I will update when I hear more. Right now I am going to attempt to get some sleep. This place feels like noon at midnight sometimes and I am thinking this may be one of those nights.

Wednesday, June 2, 2010

Mother's Day Revisited

First off, yes I do know that the majority of my posts are done days, even weeks from when the picture or event happened. My bad. I have no excuse so I am going to pretend that I don't do that and quickly plow into my latest/newest post about Mothers Day 2010. And it was a good one. Simple and lovely day and I was given a simple and lovely gift as well...BUT...because we are the Needham family, nothing is simply simple. Oftentimes lovely but rarely simple.

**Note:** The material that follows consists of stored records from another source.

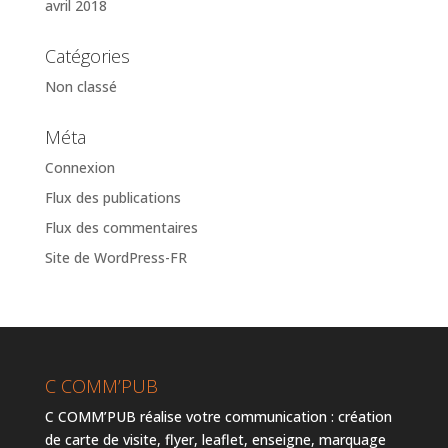
avril 2018
Catégories
Non classé
Méta
Connexion
Flux des publications
Flux des commentaires
Site de WordPress-FR
C COMM’PUB
C COMM’PUB réalise votre communication : création
de carte de visite, flyer, leaflet, enseigne, marquage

When Chad went to order my gift I was in New Hampshire, He was mainly manning Piper, He was in the midst of finals and mainly, he was desperately missing his wife. (OK, I added that part but I am certain it was part of the equation) He was a little busy and forgot that Piper begins with a P and not a J so this beautiful necklace came to the house and was opened by an unsuspecting me. I thought it was beautiful (and it is!) but yes dear, I noticed the J. When I questioned Chad about the J, he actually said he was hoping I wouldn't notice at first. Really? C'mon now. You know I notice, you know, almost everything. (And if you cannot tell, it is a twig and each leaf has one of our initials on it.) After a good laugh, we re mailed it out and I finally received the perfected one after we returned from the beach. And it is simple and lovely and I am sure that you will agree. (Notice the C, S, L, and P...much better for this little crew)

In the works for the next few days: pictures of sweet Piper, who does not have all the attention for the first time in her life and is thriving supremely well. Also, pictures of our humble and happy shoebox/apartment. And maybe, just maybe I am going to share my latest obsession...yellow shoes. I have 5 pairs ( I believe) and that oddity in itself is due a picture or so. Agree?